Example configuration template, using minimal parameters set. However, you can add more optional parameters from the configs/templates example:

#
# Configuration template for an GraphDB-Free repository
#
@prefix rdfs: <http://www.w3.org/2000/01/rdf-schema#>.
@prefix rep: <http://www.openrdf.org/config/repository#>.
@prefix sr: <http://www.openrdf.org/config/repository/sail#>.
@prefix sail: <http://www.openrdf.org/config/sail#>.
@prefix owlim: <http://www.ontotext.com/trree/owlim#>.

[] a rep:Repository ;
    rep:repositoryID "repo-test-1" ;
    rdfs:label "My first test repo" ;
    rep:repositoryImpl [
        rep:repositoryType "graphdb:FreeSailRepository" ;
        sr:sailImpl [
            sail:sailType "graphdb:FreeSail" ;

                        # ruleset to use
                        owlim:ruleset "rdfsplus-optimized" ;

                        # disable context index(because my data do not uses contexts)
                        owlim:enable-context-index "false" ;

                        # indexes to speed up the read queries
                        owlim:enablePredicateList "true" ;
                        owlim:enable-literal-index "true" ;
                        owlim:in-memory-literal-properties "true" ;
        ]
    ].

Tuning LoadRDF

The LoadRDF tool accepts java command line options, using -D. To change them, edit the command line script.

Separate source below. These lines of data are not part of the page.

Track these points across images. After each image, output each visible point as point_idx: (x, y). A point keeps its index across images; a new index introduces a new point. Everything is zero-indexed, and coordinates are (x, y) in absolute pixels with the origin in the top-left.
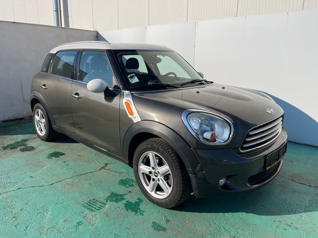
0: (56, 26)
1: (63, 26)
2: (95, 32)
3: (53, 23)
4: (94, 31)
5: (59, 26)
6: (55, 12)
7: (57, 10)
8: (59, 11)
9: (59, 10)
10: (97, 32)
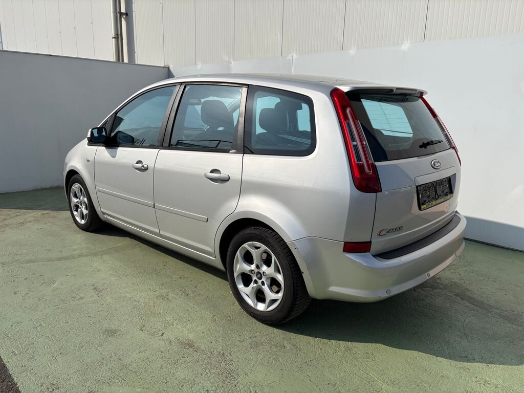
0: (115, 61)
1: (126, 60)
2: (165, 69)
3: (112, 57)
4: (163, 67)
5: (119, 61)
6: (114, 39)
7: (118, 37)
8: (120, 38)
9: (119, 36)
10: (169, 68)
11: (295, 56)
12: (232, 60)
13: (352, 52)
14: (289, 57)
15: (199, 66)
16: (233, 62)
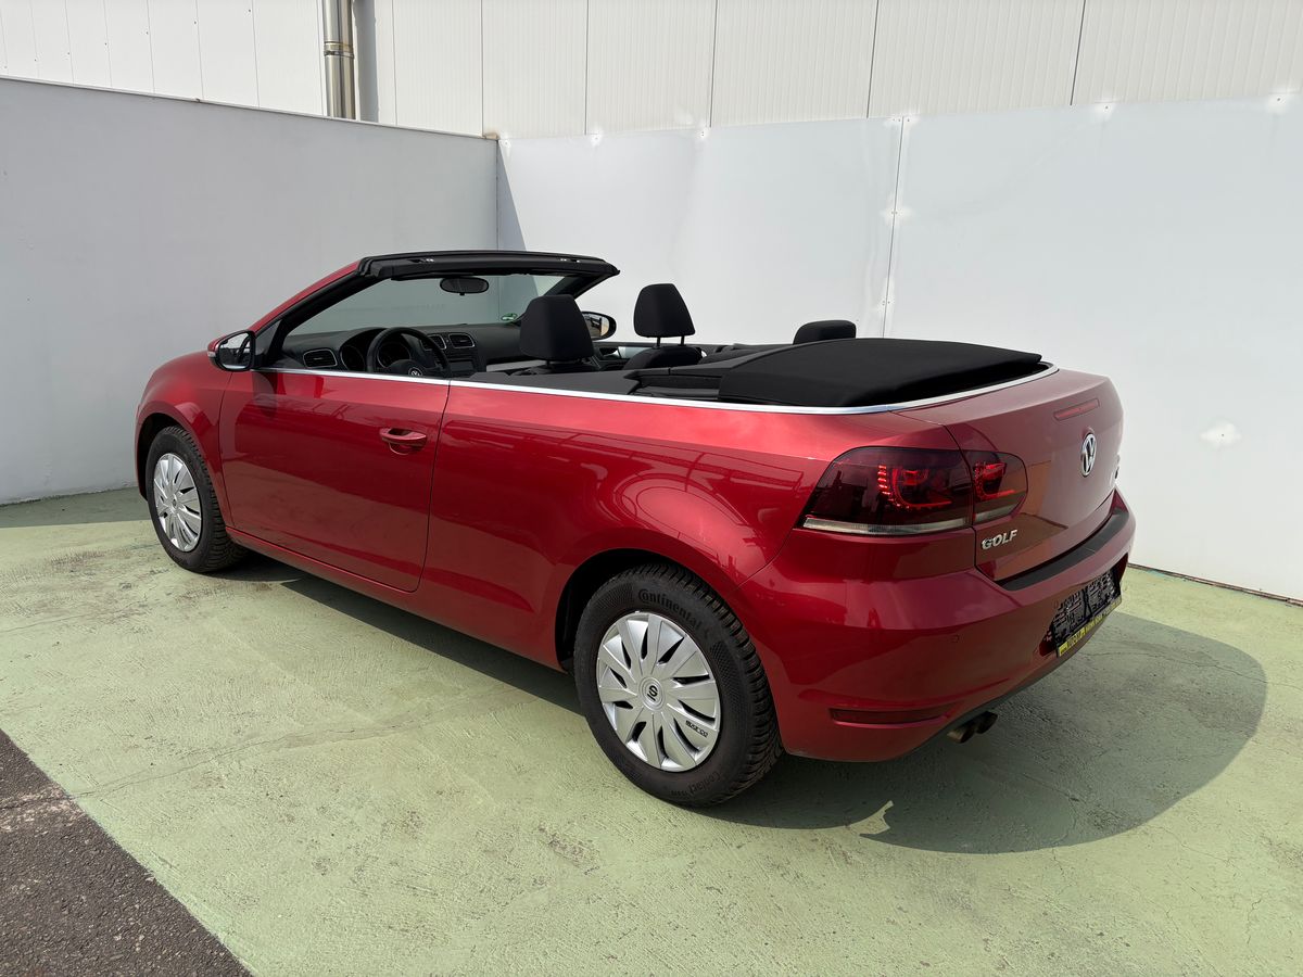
2: (486, 143)
4: (485, 138)
5: (343, 116)
6: (329, 56)
7: (340, 50)
8: (347, 54)
9: (346, 49)
10: (498, 141)
11: (912, 118)
12: (704, 124)
13: (1104, 109)
14: (894, 121)
15: (597, 137)
16: (706, 131)
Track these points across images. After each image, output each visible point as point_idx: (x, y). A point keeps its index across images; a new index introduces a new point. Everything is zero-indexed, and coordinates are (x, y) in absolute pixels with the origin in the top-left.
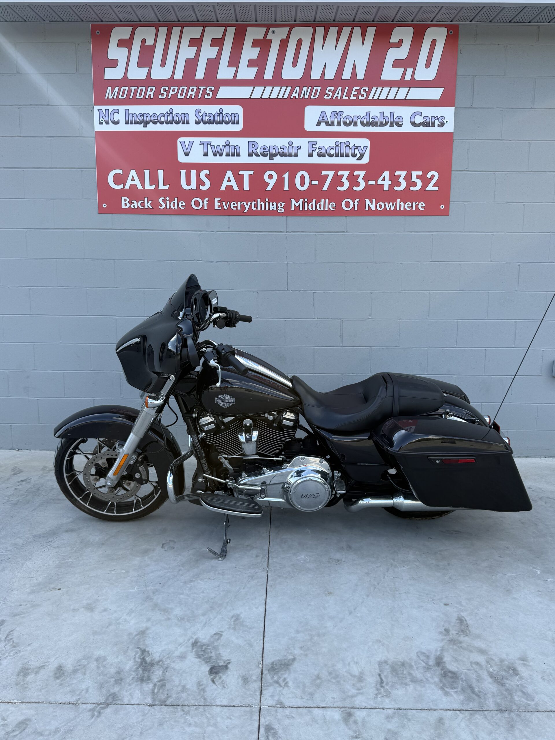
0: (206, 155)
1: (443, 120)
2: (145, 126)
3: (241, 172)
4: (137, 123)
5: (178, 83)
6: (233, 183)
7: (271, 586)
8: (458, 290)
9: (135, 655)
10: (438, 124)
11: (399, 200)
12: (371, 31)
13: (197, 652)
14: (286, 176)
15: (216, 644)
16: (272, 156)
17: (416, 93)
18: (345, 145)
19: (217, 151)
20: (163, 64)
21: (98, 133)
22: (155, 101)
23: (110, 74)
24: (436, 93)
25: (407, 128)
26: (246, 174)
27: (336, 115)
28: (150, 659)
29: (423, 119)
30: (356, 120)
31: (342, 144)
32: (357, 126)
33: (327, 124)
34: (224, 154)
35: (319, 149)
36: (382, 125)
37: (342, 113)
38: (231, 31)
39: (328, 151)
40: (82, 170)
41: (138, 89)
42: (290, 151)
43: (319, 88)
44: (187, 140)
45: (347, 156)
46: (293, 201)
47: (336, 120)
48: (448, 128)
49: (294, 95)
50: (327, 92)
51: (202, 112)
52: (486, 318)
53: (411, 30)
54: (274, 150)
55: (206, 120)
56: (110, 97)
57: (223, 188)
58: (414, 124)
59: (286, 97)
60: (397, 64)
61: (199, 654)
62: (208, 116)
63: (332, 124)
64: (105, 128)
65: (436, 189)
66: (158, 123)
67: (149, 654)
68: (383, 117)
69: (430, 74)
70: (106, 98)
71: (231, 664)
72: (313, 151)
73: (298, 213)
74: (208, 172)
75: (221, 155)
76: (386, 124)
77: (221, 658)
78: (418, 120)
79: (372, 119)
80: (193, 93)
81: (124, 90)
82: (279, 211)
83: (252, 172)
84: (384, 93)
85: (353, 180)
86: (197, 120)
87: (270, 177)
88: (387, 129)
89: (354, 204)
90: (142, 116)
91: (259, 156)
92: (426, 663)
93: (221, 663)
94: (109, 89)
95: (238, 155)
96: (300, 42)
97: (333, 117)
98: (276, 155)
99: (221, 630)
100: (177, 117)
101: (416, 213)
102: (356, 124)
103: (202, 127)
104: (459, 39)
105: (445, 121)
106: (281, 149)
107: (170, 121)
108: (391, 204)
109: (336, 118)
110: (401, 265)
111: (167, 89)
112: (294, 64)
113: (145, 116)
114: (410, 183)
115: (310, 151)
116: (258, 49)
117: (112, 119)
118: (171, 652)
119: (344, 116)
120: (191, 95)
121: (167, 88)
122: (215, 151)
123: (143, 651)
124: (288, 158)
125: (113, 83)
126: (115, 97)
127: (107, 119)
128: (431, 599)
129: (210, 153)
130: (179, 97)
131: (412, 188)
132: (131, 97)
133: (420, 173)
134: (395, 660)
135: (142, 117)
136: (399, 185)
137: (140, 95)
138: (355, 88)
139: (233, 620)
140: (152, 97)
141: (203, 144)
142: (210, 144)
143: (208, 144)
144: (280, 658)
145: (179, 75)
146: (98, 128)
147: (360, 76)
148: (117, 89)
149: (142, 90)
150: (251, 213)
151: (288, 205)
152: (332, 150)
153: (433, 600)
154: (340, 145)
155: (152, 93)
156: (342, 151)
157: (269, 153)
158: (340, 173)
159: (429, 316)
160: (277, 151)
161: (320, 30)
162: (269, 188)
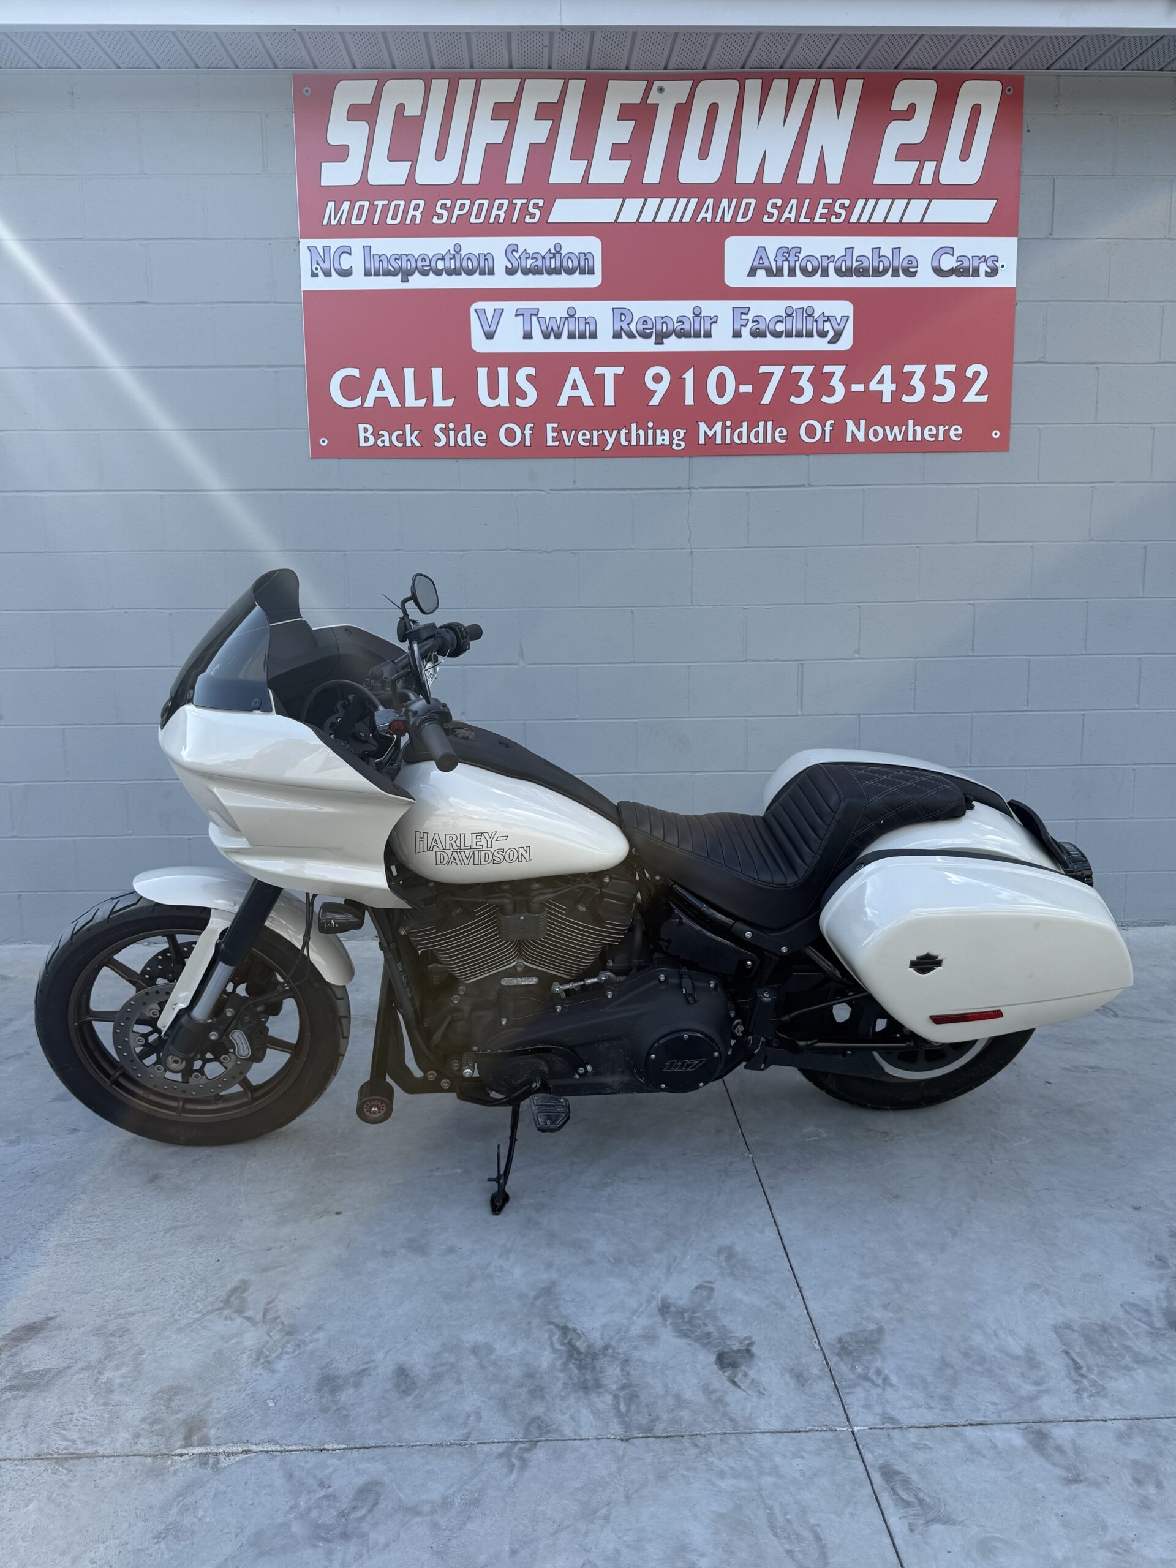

The following options can tune the behaviour of the parallel loading:

  • -Dpool.buffer.size - the buffer size (the number of statements) for each stage. Defaults to 200,000 statements. You can use this parameter to tune the memory usage and the overhead of inserting data:
    • less buffer size reduces the memory required;
    • bigger buffer size reduces the overhead as the operations performed by threads have a lower probability to wait for the operations on which they rely and the CPU is intensively used most of the time.
  • -Dinfer.pool.size - the number of inference threads in parallel mode. The default value is the number of cores of the machine processor or 4, as set in the command line scripts. A bigger pool theoretically means faster load if there are enough unoccupied cores and the inference does not wait for the other load stages to complete.